In places there are vents spewing super-hot (measured up to 464 degrees C) water containing mineral sulfides, and cold seeps with springs releasing methane and hydrogen sulfide-rich water.
Now James Cameron, he of “Avatar” and other multi-buck-making movies and explorer extraordinaire, has financed and had built a submersible to take him to the deepest part of the ocean, the Mariana Trench. He’s already gone on a test expedition to 7260 metres in the New Britain Trench (not quite to the bottom of it), and writes about his experience here.
A few things went wrong:
“Sitting down there at 27000′, alone in the dark, with no comms, no contact whatsoever with the world so far above, and nothing but the ingenuity of the engineering to get me back … it’s simultaneously scary and exhilarating.

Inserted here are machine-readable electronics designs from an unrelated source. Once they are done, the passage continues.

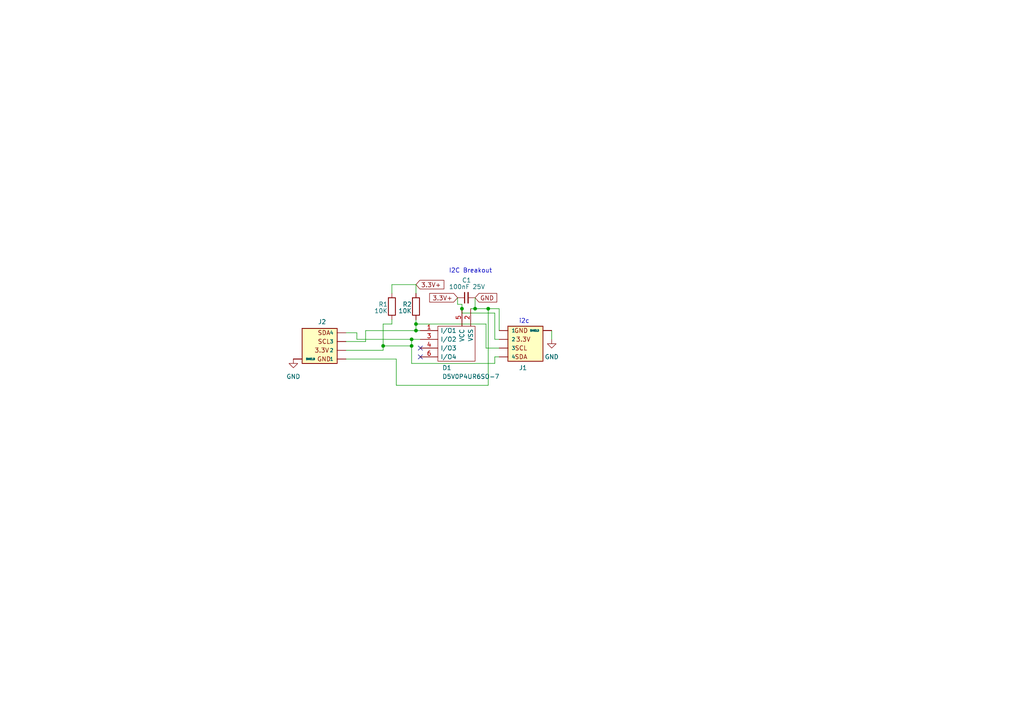
<source format=kicad_sch>
(kicad_sch (version 20211123) (generator eeschema)

  (uuid cc333d79-1df4-46ca-baaa-635114ba1b6a)

  (paper "A4")

  

  (junction (at 119.38 100.33) (diameter 0) (color 0 0 0 0)
    (uuid 08723385-df6a-4020-afe5-dbc3422cfd16)
  )
  (junction (at 111.125 100.33) (diameter 0) (color 0 0 0 0)
    (uuid 15ae4bec-07d2-4fd0-a426-f3976f0e3d44)
  )
  (junction (at 120.65 95.885) (diameter 0) (color 0 0 0 0)
    (uuid 28a5ecb1-c31f-4826-8300-c319570b7486)
  )
  (junction (at 119.38 98.425) (diameter 0) (color 0 0 0 0)
    (uuid 4f4668d1-5076-4ca4-85be-ce57864f518c)
  )
  (junction (at 141.605 89.535) (diameter 0) (color 0 0 0 0)
    (uuid 5ed0662a-1a57-4d41-9c1a-97551192b7c0)
  )
  (junction (at 137.795 89.535) (diameter 0) (color 0 0 0 0)
    (uuid 5fa294f7-7a30-4c5e-83bd-d8f3d6fc0697)
  )
  (junction (at 120.65 93.98) (diameter 0) (color 0 0 0 0)
    (uuid 692514b3-1f7d-4b11-90b2-c25c2c20075e)
  )
  (junction (at 133.985 89.535) (diameter 0) (color 0 0 0 0)
    (uuid c8c44acd-f8b8-454b-a873-60aab4c3a321)
  )

  (no_connect (at 121.92 103.505) (uuid 5a43f744-1d1a-4ca2-84c4-d300ecc08a93))
  (no_connect (at 121.92 100.965) (uuid acbc370b-3f69-4f07-a7ce-787421e0ec0c))

  (wire (pts (xy 100.33 101.6) (xy 111.125 101.6))
    (stroke (width 0) (type default) (color 0 0 0 0))
    (uuid 03bf4314-78b9-4f0e-bb42-f105ba17f67a)
  )
  (wire (pts (xy 136.525 89.535) (xy 137.795 89.535))
    (stroke (width 0) (type default) (color 0 0 0 0))
    (uuid 0e9e4dae-f657-4c44-af90-24c4f227604d)
  )
  (wire (pts (xy 132.715 86.36) (xy 132.715 88.265))
    (stroke (width 0) (type default) (color 0 0 0 0))
    (uuid 105a11c4-8e0c-4504-bbd5-14862d1eacba)
  )
  (wire (pts (xy 111.125 100.33) (xy 119.38 100.33))
    (stroke (width 0) (type default) (color 0 0 0 0))
    (uuid 10d4c54a-2a1a-4fcf-93c7-14df920a8d98)
  )
  (wire (pts (xy 120.65 92.71) (xy 120.65 93.98))
    (stroke (width 0) (type default) (color 0 0 0 0))
    (uuid 1a0cc4aa-f0bd-4230-9961-f790dd007e53)
  )
  (wire (pts (xy 103.505 98.425) (xy 119.38 98.425))
    (stroke (width 0) (type default) (color 0 0 0 0))
    (uuid 2502df50-4098-4a0d-bd6a-c06697536f07)
  )
  (wire (pts (xy 111.125 101.6) (xy 111.125 100.33))
    (stroke (width 0) (type default) (color 0 0 0 0))
    (uuid 2d5bfed1-004b-4836-a396-5cbf6ff83eca)
  )
  (wire (pts (xy 119.38 105.41) (xy 143.51 105.41))
    (stroke (width 0) (type default) (color 0 0 0 0))
    (uuid 2e4dc6b7-0eca-46ff-b15d-ab14ba089365)
  )
  (wire (pts (xy 113.665 92.71) (xy 113.665 93.98))
    (stroke (width 0) (type default) (color 0 0 0 0))
    (uuid 2e511974-5283-478c-8270-dcd824c57cf5)
  )
  (wire (pts (xy 120.65 95.885) (xy 121.92 95.885))
    (stroke (width 0) (type default) (color 0 0 0 0))
    (uuid 39144900-7cfb-4c5c-826b-c0f2d47c40e3)
  )
  (wire (pts (xy 119.38 100.33) (xy 119.38 105.41))
    (stroke (width 0) (type default) (color 0 0 0 0))
    (uuid 3c8cf7d8-0119-4a95-9ef0-c3adca0ca1d2)
  )
  (wire (pts (xy 133.985 89.535) (xy 133.985 90.805))
    (stroke (width 0) (type default) (color 0 0 0 0))
    (uuid 3ceff71d-496b-42fe-a1b8-6739d7a0e5a0)
  )
  (wire (pts (xy 120.65 82.55) (xy 120.65 85.09))
    (stroke (width 0) (type default) (color 0 0 0 0))
    (uuid 3f4d7a2d-0a92-458a-86ab-01dd9e66fa15)
  )
  (wire (pts (xy 141.605 89.535) (xy 144.78 89.535))
    (stroke (width 0) (type default) (color 0 0 0 0))
    (uuid 47e5fd8d-fbc7-45fe-b0f4-899d7b283ad2)
  )
  (wire (pts (xy 143.51 103.505) (xy 144.78 103.505))
    (stroke (width 0) (type default) (color 0 0 0 0))
    (uuid 48648b8e-74f4-4480-a698-83403874b5a7)
  )
  (wire (pts (xy 143.51 90.805) (xy 143.51 98.425))
    (stroke (width 0) (type default) (color 0 0 0 0))
    (uuid 507d9f68-2f6c-4363-a73d-2faa1ad6df72)
  )
  (wire (pts (xy 141.605 111.76) (xy 141.605 89.535))
    (stroke (width 0) (type default) (color 0 0 0 0))
    (uuid 5097f0fd-4656-4dc1-9312-b5627abfdc28)
  )
  (wire (pts (xy 100.33 104.14) (xy 114.935 104.14))
    (stroke (width 0) (type default) (color 0 0 0 0))
    (uuid 53bc06f7-ca5a-48c6-94e8-6a545b4c63a6)
  )
  (wire (pts (xy 143.51 98.425) (xy 144.78 98.425))
    (stroke (width 0) (type default) (color 0 0 0 0))
    (uuid 5b19bc3d-ecaf-480c-8950-01e3b7d42e94)
  )
  (wire (pts (xy 119.38 100.33) (xy 119.38 98.425))
    (stroke (width 0) (type default) (color 0 0 0 0))
    (uuid 60301f05-a390-4612-b954-0fd4f5932581)
  )
  (wire (pts (xy 132.715 88.265) (xy 133.985 88.265))
    (stroke (width 0) (type default) (color 0 0 0 0))
    (uuid 6457f981-9a10-4845-ad9a-f6056c70d842)
  )
  (wire (pts (xy 103.505 98.425) (xy 103.505 96.52))
    (stroke (width 0) (type default) (color 0 0 0 0))
    (uuid 648488a9-4224-4da9-9d30-a7b32f9f89b5)
  )
  (wire (pts (xy 133.985 90.805) (xy 143.51 90.805))
    (stroke (width 0) (type default) (color 0 0 0 0))
    (uuid 68b0f6be-aa7a-44ca-82ad-132987d06f67)
  )
  (wire (pts (xy 137.795 86.36) (xy 137.795 89.535))
    (stroke (width 0) (type default) (color 0 0 0 0))
    (uuid 6ddc8162-239a-4910-a6c6-cae973482449)
  )
  (wire (pts (xy 106.045 95.885) (xy 120.65 95.885))
    (stroke (width 0) (type default) (color 0 0 0 0))
    (uuid 6f26e0ea-c22c-4a77-9c4f-6f2d43bcdce3)
  )
  (wire (pts (xy 160.02 95.885) (xy 160.02 98.425))
    (stroke (width 0) (type default) (color 0 0 0 0))
    (uuid 7414e637-8b08-4414-a290-a3fa37d49810)
  )
  (wire (pts (xy 120.65 93.98) (xy 140.97 93.98))
    (stroke (width 0) (type default) (color 0 0 0 0))
    (uuid 75db7ce1-9009-4a59-b054-204936930ac8)
  )
  (wire (pts (xy 113.665 82.55) (xy 120.65 82.55))
    (stroke (width 0) (type default) (color 0 0 0 0))
    (uuid 762af867-3823-44c9-9f2f-e7cd4fcba2b6)
  )
  (wire (pts (xy 144.78 89.535) (xy 144.78 95.885))
    (stroke (width 0) (type default) (color 0 0 0 0))
    (uuid 79663d9b-3403-4faa-9ffd-71d95f947a57)
  )
  (wire (pts (xy 143.51 105.41) (xy 143.51 103.505))
    (stroke (width 0) (type default) (color 0 0 0 0))
    (uuid 81900e7d-cdd0-49a5-894f-b00d68dcdc28)
  )
  (wire (pts (xy 119.38 98.425) (xy 121.92 98.425))
    (stroke (width 0) (type default) (color 0 0 0 0))
    (uuid 8abb67d7-8d6b-49ee-872f-9cda0a7fe0bf)
  )
  (wire (pts (xy 103.505 96.52) (xy 100.33 96.52))
    (stroke (width 0) (type default) (color 0 0 0 0))
    (uuid 90a12164-8c96-4365-9ef2-383733e35cc5)
  )
  (wire (pts (xy 120.65 93.98) (xy 120.65 95.885))
    (stroke (width 0) (type default) (color 0 0 0 0))
    (uuid 9570b2cc-8026-44e3-9735-25e6e15330b9)
  )
  (wire (pts (xy 111.125 93.98) (xy 111.125 100.33))
    (stroke (width 0) (type default) (color 0 0 0 0))
    (uuid 9cccafd4-2464-4f4e-bb76-2a0411e53045)
  )
  (wire (pts (xy 113.665 93.98) (xy 111.125 93.98))
    (stroke (width 0) (type default) (color 0 0 0 0))
    (uuid 9f010f50-8dd1-4cf3-aa38-65c6058bba0e)
  )
  (wire (pts (xy 106.045 99.06) (xy 100.33 99.06))
    (stroke (width 0) (type default) (color 0 0 0 0))
    (uuid a12d21b7-4ea2-4752-b36b-1a58c407d915)
  )
  (wire (pts (xy 114.935 111.76) (xy 141.605 111.76))
    (stroke (width 0) (type default) (color 0 0 0 0))
    (uuid b11ece54-d13a-4ecf-82cd-488fdce7a220)
  )
  (wire (pts (xy 137.795 89.535) (xy 141.605 89.535))
    (stroke (width 0) (type default) (color 0 0 0 0))
    (uuid b6281806-a937-4e72-b934-172b05e68461)
  )
  (wire (pts (xy 140.97 93.98) (xy 140.97 100.965))
    (stroke (width 0) (type default) (color 0 0 0 0))
    (uuid bc1a3575-9e34-4152-ab31-0ac1dafbf841)
  )
  (wire (pts (xy 114.935 104.14) (xy 114.935 111.76))
    (stroke (width 0) (type default) (color 0 0 0 0))
    (uuid d91f3a63-9bcc-4a7c-9bc4-e017455b628a)
  )
  (wire (pts (xy 106.045 95.885) (xy 106.045 99.06))
    (stroke (width 0) (type default) (color 0 0 0 0))
    (uuid e1039a80-e5ee-4eef-b97d-f2c0bfdc2291)
  )
  (wire (pts (xy 113.665 82.55) (xy 113.665 85.09))
    (stroke (width 0) (type default) (color 0 0 0 0))
    (uuid e58e7499-99ba-481d-89e6-5e99942d3d41)
  )
  (wire (pts (xy 140.97 100.965) (xy 144.78 100.965))
    (stroke (width 0) (type default) (color 0 0 0 0))
    (uuid ed9b3af5-61f9-4fa0-a87e-19804470ce28)
  )
  (wire (pts (xy 133.985 88.265) (xy 133.985 89.535))
    (stroke (width 0) (type default) (color 0 0 0 0))
    (uuid fe30fdf9-8557-4db5-b6b8-4cb0d6c7ee18)
  )

  (text "I2C Breakout\n" (at 130.175 79.375 0)
    (effects (font (size 1.27 1.27)) (justify left bottom))
    (uuid 62584f4f-9646-4dc2-a3a3-2183020631b8)
  )
  (text "i2c" (at 150.495 93.98 0)
    (effects (font (size 1.27 1.27)) (justify left bottom))
    (uuid 9530e230-8dd6-4924-bdf7-3950c8473e30)
  )

  (global_label "3.3V+" (shape input) (at 120.65 82.55 0) (fields_autoplaced)
    (effects (font (size 1.27 1.27)) (justify left))
    (uuid 64fb0e65-b88a-456a-8442-555238ed89e7)
    (property "Intersheet References" "${INTERSHEET_REFS}" (id 0) (at 128.7479 82.4706 0)
      (effects (font (size 1.27 1.27)) (justify left) hide)
    )
  )
  (global_label "GND" (shape input) (at 137.795 86.36 0) (fields_autoplaced)
    (effects (font (size 1.27 1.27)) (justify left))
    (uuid 94fe8e66-808e-48b2-b9cf-b100a55726d9)
    (property "Intersheet References" "${INTERSHEET_REFS}" (id 0) (at 144.0786 86.4394 0)
      (effects (font (size 1.27 1.27)) (justify left) hide)
    )
  )
  (global_label "3.3V+" (shape input) (at 132.715 86.36 180) (fields_autoplaced)
    (effects (font (size 1.27 1.27)) (justify right))
    (uuid 9e5f7c60-8b2b-40a4-8a0d-410e4ddef4d6)
    (property "Intersheet References" "${INTERSHEET_REFS}" (id 0) (at 124.6171 86.4394 0)
      (effects (font (size 1.27 1.27)) (justify right) hide)
    )
  )

  (symbol (lib_id "Device:C_Small") (at 135.255 86.36 90) (unit 1)
    (in_bom yes) (on_board yes)
    (uuid 0ca46e19-d7ba-4d88-b80a-b82206397b81)
    (property "Reference" "C1" (id 0) (at 133.985 81.28 90)
      (effects (font (size 1.27 1.27)) (justify right))
    )
    (property "Value" "100nF 25V" (id 1) (at 130.175 83.185 90)
      (effects (font (size 1.27 1.27)) (justify right))
    )
    (property "Footprint" "Capacitor_SMD:C_0805_2012Metric_Pad1.18x1.45mm_HandSolder" (id 2) (at 135.255 86.36 0)
      (effects (font (size 1.27 1.27)) hide)
    )
    (property "Datasheet" "~" (id 3) (at 135.255 86.36 0)
      (effects (font (size 1.27 1.27)) hide)
    )
    (property "LCSC" "C531179" (id 4) (at 133.985 81.28 0)
      (effects (font (size 1.27 1.27)) hide)
    )
    (property "Purpose" "decoupling" (id 5) (at 135.255 86.36 0)
      (effects (font (size 1.27 1.27)) hide)
    )
    (pin "1" (uuid 3cd67dbc-e132-49b3-8631-fcdedd35cefc))
    (pin "2" (uuid 54e8ca48-d5d1-44f7-b605-c2bb2045691c))
  )

  (symbol (lib_name "D5V0P4UR6SO-7_1") (lib_id "SamacSys_Parts:D5V0P4UR6SO-7") (at 132.715 99.695 0) (unit 1)
    (in_bom yes) (on_board yes)
    (uuid 20aa43af-1b90-4ec6-936c-9b5ad75978de)
    (property "Reference" "D1" (id 0) (at 128.27 106.68 0)
      (effects (font (size 1.27 1.27)) (justify left))
    )
    (property "Value" "D5V0P4UR6SO-7" (id 1) (at 128.27 109.22 0)
      (effects (font (size 1.27 1.27)) (justify left))
    )
    (property "Footprint" "SamacSys_Parts:SOT95P285X140-6N" (id 2) (at 120.015 127 0)
      (effects (font (size 1.27 1.27)) (justify left) hide)
    )
    (property "Datasheet" "https://www.arrow.com/en/products/d5v0p4ur6so-7/diodes-incorporated" (id 3) (at 120.015 116.84 0)
      (effects (font (size 1.27 1.27)) (justify left) hide)
    )
    (property "Description" "ESD Suppressors / TVS Diodes General Protection PP" (id 4) (at 120.015 119.38 0)
      (effects (font (size 1.27 1.27)) (justify left) hide)
    )
    (property "Mouser" "621-D5V0P4UR6SO-7" (id 6) (at 120.015 121.285 0)
      (effects (font (size 1.27 1.27)) (justify left) hide)
    )
    (property "Purpose" "ESD protection" (id 10) (at 127 111.125 0)
      (effects (font (size 1.27 1.27)) hide)
    )
    (property "LCSC" "C531179" (id 11) (at 133.35 108.585 0)
      (effects (font (size 1.27 1.27)) hide)
    )
    (pin "1" (uuid b947b095-fdf4-49db-8102-cd95672a920c))
    (pin "2" (uuid cdc29858-d361-47f3-bf3a-0a8281fe7f52))
    (pin "3" (uuid 4d20e6cb-6266-4d5a-9ffc-90d420b36819))
    (pin "4" (uuid c166e6bf-749d-44d4-907a-bb08fac5e3a7))
    (pin "5" (uuid 95fc643e-a3bf-498a-abdd-336d5852d39e))
    (pin "6" (uuid ecbc8bd4-f149-48c0-99c3-1ca90838c1b5))
  )

  (symbol (lib_id "power:GND") (at 160.02 98.425 0) (unit 1)
    (in_bom yes) (on_board yes) (fields_autoplaced)
    (uuid 32324340-7a6c-420b-b2ff-ed3ecffe6a65)
    (property "Reference" "#PWR0101" (id 0) (at 160.02 104.775 0)
      (effects (font (size 1.27 1.27)) hide)
    )
    (property "Value" "GND" (id 1) (at 160.02 103.505 0))
    (property "Footprint" "" (id 2) (at 160.02 98.425 0)
      (effects (font (size 1.27 1.27)) hide)
    )
    (property "Datasheet" "" (id 3) (at 160.02 98.425 0)
      (effects (font (size 1.27 1.27)) hide)
    )
    (pin "1" (uuid ee24e7b5-edd8-4a88-8352-7da83ac18b6e))
  )

  (symbol (lib_id "Device:R") (at 120.65 88.9 0) (unit 1)
    (in_bom yes) (on_board yes)
    (uuid 417955a0-e911-4c02-850f-ba5c9f1aa705)
    (property "Reference" "R2" (id 0) (at 118.11 88.265 0))
    (property "Value" "10K" (id 1) (at 117.475 90.17 0))
    (property "Footprint" "Resistor_SMD:R_0805_2012Metric_Pad1.20x1.40mm_HandSolder" (id 2) (at 118.872 88.9 90)
      (effects (font (size 1.27 1.27)) hide)
    )
    (property "Datasheet" "~" (id 3) (at 120.65 88.9 0)
      (effects (font (size 1.27 1.27)) hide)
    )
    (property "LCSC" "C5140188" (id 4) (at 120.65 88.9 0)
      (effects (font (size 1.27 1.27)) hide)
    )
    (pin "1" (uuid 58c4296f-7088-4b4a-a0bc-0ffc5145dcff))
    (pin "2" (uuid 458a65dc-4b0f-4bd9-92c6-e1892e3110f6))
  )

  (symbol (lib_id "power:GND") (at 85.09 104.14 0) (unit 1)
    (in_bom yes) (on_board yes) (fields_autoplaced)
    (uuid 51472804-2b50-45bb-b8d0-ab1fcfd8e0c5)
    (property "Reference" "#PWR0102" (id 0) (at 85.09 110.49 0)
      (effects (font (size 1.27 1.27)) hide)
    )
    (property "Value" "GND" (id 1) (at 85.09 109.22 0))
    (property "Footprint" "" (id 2) (at 85.09 104.14 0)
      (effects (font (size 1.27 1.27)) hide)
    )
    (property "Datasheet" "" (id 3) (at 85.09 104.14 0)
      (effects (font (size 1.27 1.27)) hide)
    )
    (pin "1" (uuid bccb2a56-e593-4596-8da1-acdf413a62d8))
  )

  (symbol (lib_id "SM04B-SRSS-TB_LF__SN_:SM04B-SRSS-TB(LF)(SN)") (at 92.71 97.79 180) (unit 1)
    (in_bom yes) (on_board yes)
    (uuid b25b2365-b5b4-45f4-8bbd-acb66bcad359)
    (property "Reference" "J2" (id 0) (at 94.615 93.345 0)
      (effects (font (size 1.27 1.27)) (justify left))
    )
    (property "Value" "SM04B-SRSS-TB(LF)(SN)" (id 1) (at 104.775 92.71 0)
      (effects (font (size 1.27 1.27)) (justify left) hide)
    )
    (property "Footprint" "SnapEDA Library:JST_SM04B-SRSS-TB(LF)(SN)" (id 2) (at 104.14 91.44 0)
      (effects (font (size 1.27 1.27)) (justify left bottom) hide)
    )
    (property "Datasheet" "https://www.farnell.com/datasheets/2082363.pdf" (id 3) (at 92.71 97.79 0)
      (effects (font (size 1.27 1.27)) (justify left bottom) hide)
    )
    (property "LCSC" "C160404" (id 8) (at 94.615 93.345 0)
      (effects (font (size 1.27 1.27)) hide)
    )
    (pin "1" (uuid dac0c8a1-d459-4ca2-a3e7-7d7b2bfda539))
    (pin "2" (uuid 0e0869e5-f366-44de-bfa9-9e621f93710f))
    (pin "3" (uuid 5f0cfb27-cc68-442b-b63c-f3a5874c7d5f))
    (pin "4" (uuid b61426d0-4883-42bd-8670-d2e6226c5a15))
    (pin "S1" (uuid aa875d58-c7b3-4df4-b833-d0ac0134f6b8))
    (pin "S2" (uuid fcc3ee82-bec4-467b-a415-e9fa9d63e499))
  )

  (symbol (lib_id "Device:R") (at 113.665 88.9 0) (mirror x) (unit 1)
    (in_bom yes) (on_board yes)
    (uuid ee452926-f897-4463-bf0e-a3197dc5e64c)
    (property "Reference" "R1" (id 0) (at 111.125 88.265 0))
    (property "Value" "10K" (id 1) (at 110.49 90.17 0))
    (property "Footprint" "Resistor_SMD:R_0805_2012Metric_Pad1.20x1.40mm_HandSolder" (id 2) (at 111.887 88.9 90)
      (effects (font (size 1.27 1.27)) hide)
    )
    (property "Datasheet" "~" (id 3) (at 113.665 88.9 0)
      (effects (font (size 1.27 1.27)) hide)
    )
    (property "LCSC" "C5140188" (id 4) (at 113.665 88.9 0)
      (effects (font (size 1.27 1.27)) hide)
    )
    (pin "1" (uuid e4f8bf26-01df-452d-b879-dbfd551ed362))
    (pin "2" (uuid 5e458fb9-977d-479c-916b-ae885c18a51a))
  )

  (symbol (lib_id "SM04B-SRSS-TB_LF__SN_:SM04B-SRSS-TB(LF)(SN)") (at 152.4 102.235 0) (unit 1)
    (in_bom yes) (on_board yes)
    (uuid fb913628-cb44-42ce-8c3d-59d049a2943e)
    (property "Reference" "J1" (id 0) (at 150.495 106.68 0)
      (effects (font (size 1.27 1.27)) (justify left))
    )
    (property "Value" "SM04B-SRSS-TB(LF)(SN)" (id 1) (at 140.335 107.315 0)
      (effects (font (size 1.27 1.27)) (justify left) hide)
    )
    (property "Footprint" "SnapEDA Library:JST_SM04B-SRSS-TB(LF)(SN)" (id 2) (at 140.97 108.585 0)
      (effects (font (size 1.27 1.27)) (justify left bottom) hide)
    )
    (property "Datasheet" "https://www.farnell.com/datasheets/2082363.pdf" (id 3) (at 152.4 102.235 0)
      (effects (font (size 1.27 1.27)) (justify left bottom) hide)
    )
    (property "LCSC" "C160404" (id 8) (at 150.495 106.68 0)
      (effects (font (size 1.27 1.27)) hide)
    )
    (pin "1" (uuid 42a81d5f-9a6e-44d9-a4ca-37745a1ed9b8))
    (pin "2" (uuid cbd54d28-f651-41ec-8f43-c4cf172e4744))
    (pin "3" (uuid a36569c2-4b54-437d-8413-454a071434f8))
    (pin "4" (uuid 6f5b0f79-b2d6-45d5-ba03-6fc13afd2b32))
    (pin "S1" (uuid 6130ddac-d3e6-4e9e-887f-8c4072fd3c46))
    (pin "S2" (uuid 505f59de-a271-4278-a651-39890c725d33))
  )

  (sheet_instances
    (path "/" (page "1"))
  )

  (symbol_instances
    (path "/32324340-7a6c-420b-b2ff-ed3ecffe6a65"
      (reference "#PWR0101") (unit 1) (value "GND") (footprint "")
    )
    (path "/51472804-2b50-45bb-b8d0-ab1fcfd8e0c5"
      (reference "#PWR0102") (unit 1) (value "GND") (footprint "")
    )
    (path "/0ca46e19-d7ba-4d88-b80a-b82206397b81"
      (reference "C1") (unit 1) (value "100nF 25V") (footprint "Capacitor_SMD:C_0805_2012Metric_Pad1.18x1.45mm_HandSolder")
    )
    (path "/20aa43af-1b90-4ec6-936c-9b5ad75978de"
      (reference "D1") (unit 1) (value "D5V0P4UR6SO-7") (footprint "SamacSys_Parts:SOT95P285X140-6N")
    )
    (path "/fb913628-cb44-42ce-8c3d-59d049a2943e"
      (reference "J1") (unit 1) (value "SM04B-SRSS-TB(LF)(SN)") (footprint "SnapEDA Library:JST_SM04B-SRSS-TB(LF)(SN)")
    )
    (path "/b25b2365-b5b4-45f4-8bbd-acb66bcad359"
      (reference "J2") (unit 1) (value "SM04B-SRSS-TB(LF)(SN)") (footprint "SnapEDA Library:JST_SM04B-SRSS-TB(LF)(SN)")
    )
    (path "/ee452926-f897-4463-bf0e-a3197dc5e64c"
      (reference "R1") (unit 1) (value "10K") (footprint "Resistor_SMD:R_0805_2012Metric_Pad1.20x1.40mm_HandSolder")
    )
    (path "/417955a0-e911-4c02-850f-ba5c9f1aa705"
      (reference "R2") (unit 1) (value "10K") (footprint "Resistor_SMD:R_0805_2012Metric_Pad1.20x1.40mm_HandSolder")
    )
  )
)

</source>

It’s the precipice we put ourselves on by choice, to test ourselves and our machines.”
But nothing he couldn’t get out of. Better for it to happen here than on the main expedition, going to 10,900 metres.
Assuming success, Cameron will be only the third person to go to the very bottom of the sea. The first two were Walsh and Piccard in 1960.
You can read the expedition journal here. I’ll be following it with bated breath.